[proofplan]
We prove the two inequalities $C^{(n)} \leq nC$ and $C^{(n)} \geq nC$. For the upper bound, we use memorylessness to split the conditional entropy $H(Y \mid X)$ into a sum of single-letter conditional entropies, and subadditivity of entropy to bound $H(Y)$ by $\sum_i H(Y_i)$. Rearranging yields $I(X; Y) \leq \sum_{i=1}^n I(X_i; Y_i) \leq nC$. For the lower bound, we exhibit a product input distribution whose components each achieve (or come $\varepsilon$-close to) the single-use capacity; memorylessness then makes the outputs independent, so the mutual information splits additively and equals (or approaches) $nC$.
[/proofplan]
[step:Decompose $H(Y \mid X)$ using memorylessness]
Let $p_{X}$ be any probability mass function on $\mathcal{A}^n$ and let $X = (X_1, \ldots, X_n) \sim p_{X}$, with $Y = (Y_1, \ldots, Y_n)$ the output of the $n$th extension. By definition of the $n$th extension, the conditional distribution of $Y$ given $X = (a_1, \ldots, a_n)$ is the product $\prod_{i=1}^n P(\cdot \mid a_i)$. Equivalently, conditionally on $X$, the coordinates $Y_1, \ldots, Y_n$ are independent, and $Y_i$ depends on $X$ only through $X_i$.
Therefore, for each realisation $x = (a_1, \ldots, a_n) \in \mathcal{A}^n$ with $p_{X}(x) > 0$,
\begin{align*}
H(Y \mid X = x) = \sum_{i=1}^n H(Y_i \mid X_i = a_i),
\end{align*}
by additivity of entropy under independence of the conditional law. Taking the expectation over $X$,
\begin{align*}
H(Y \mid X) = \sum_{i=1}^n \mathbb{E}_{X}\bigl[ H(Y_i \mid X_i) \bigr] = \sum_{i=1}^n H(Y_i \mid X_i),
\end{align*}
where the last equality is the definition of $H(Y_i \mid X_i)$.
[guided]
Memorylessness has two equivalent formulations: the transition kernel factors as a product, and the output coordinates are conditionally independent given the input. We use the second. Concretely: for any $x = (a_1, \ldots, a_n) \in \mathcal{A}^n$ and any $y = (b_1, \ldots, b_n) \in \mathcal{B}^n$,
\begin{align*}
\mathbb{P}(Y = y \mid X = x) = \prod_{i=1}^n P(b_i \mid a_i) = \prod_{i=1}^n \mathbb{P}(Y_i = b_i \mid X_i = a_i).
○ ○ ○ ○ ○ ○ ○
# [Task set]
• A. Decide whether each statement agrees with the proof about the capacity of the nth extension. For each, answer yes or no and quote the words of the proof that settle it.
(i) The upper bound relies on subadditivity of entropy to bound the output entropy.
(ii) In the lower bound, the chosen input distribution leaves the outputs dependent on one another.
(iii) The guided part works with the formulation in which the transition kernel factors as a product.
• B. Write the next part of the proof about the capacity of the nth extension, picking up from the point where it stops.
You can work from the proof alone; the lines that come after it are not needed.

# [Data extract]
○ ○ ○ ○ ○ ○ ○
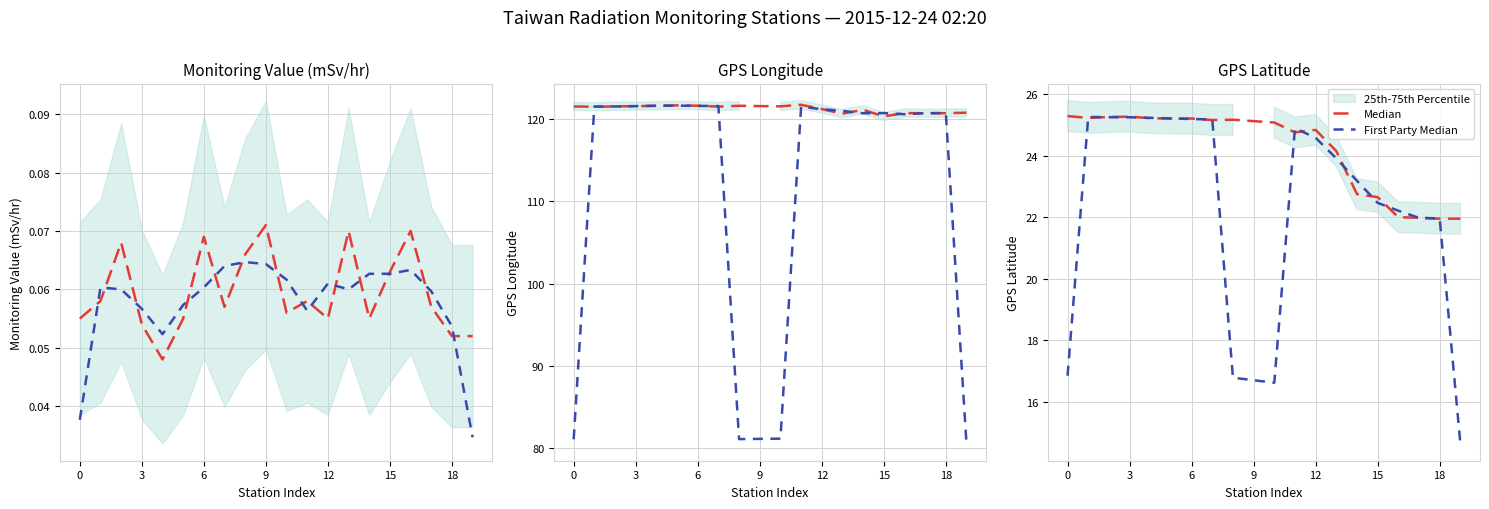

After their last crossing, which series has the higher values: Median or First Party Median?

Median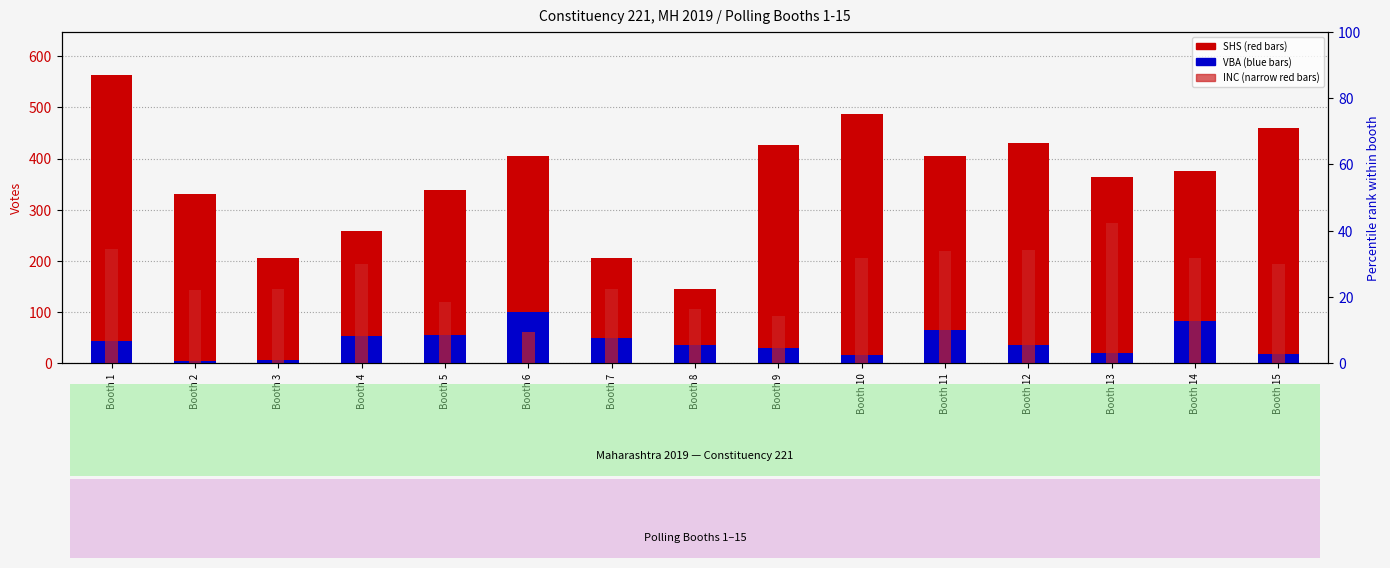

What is the approximate value of VBA votes at Booth 3, to the nearest 5?

5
○ ○ ○ ○ ○ ○ ○
# [Task responses]
• A.
(i) Yes: "and subadditivity of entropy to bound"
(ii) No: "memorylessness then makes the outputs independent"
(iii) No: "the output coordinates are conditionally independent given the input. We use the second."

• B.
\end{align*}
This is exactly the statement that, given $X = x$, the $Y_i$ are independent and $Y_i$ has law $P(\cdot \mid a_i)$.
For any random variables $W_1, \ldots, W_n$ on finite alphabets that are independent, $H(W_1, \ldots, W_n) = \sum_i H(W_i)$. Applying this with $W_i$ being $Y_i$ under the conditional law given $X = x$,
\begin{align*}
H(Y \mid X = x) = \sum_{i=1}^n H(Y_i \mid X_i = a_i).
\end{align*}
Why only $H(Y_i \mid X_i = a_i)$ rather than $H(Y_i \mid X = x)$ on the right? Because the conditional law of $Y_i$ given $X = x$ depends on $x$ only through its $i$th coordinate $a_i$, as shown above.
Now average over $X$. By definition of conditional entropy,
\begin{align*}
H(Y \mid X) = \sum_{x} p_{X}(x) H(Y \mid X = x) = \sum_{x} p_{X}(x) \sum_{i=1}^n H(Y_i \mid X_i = a_i).
\end{align*}
Swapping the finite sums (legitimate because everything is finite and non-negative),
\begin{align*}
H(Y \mid X) = \sum_{i=1}^n \sum_{x} p_{X}(x) H(Y_i \mid X_i = a_i) = \sum_{i=1}^n \sum_{a_i \in \mathcal{A}} p_{X_i}(a_i) H(Y_i \mid X_i = a_i),
\end{align*}
where in the last step the inner sum over $x$ was marginalised to a sum over $a_i$ alone (since $H(Y_i \mid X_i = a_i)$ depends only on $a_i$). The inner sum is $H(Y_i \mid X_i)$ by definition, yielding
\begin{align*}
H(Y \mid X) = \sum_{i=1}^n H(Y_i \mid X_i).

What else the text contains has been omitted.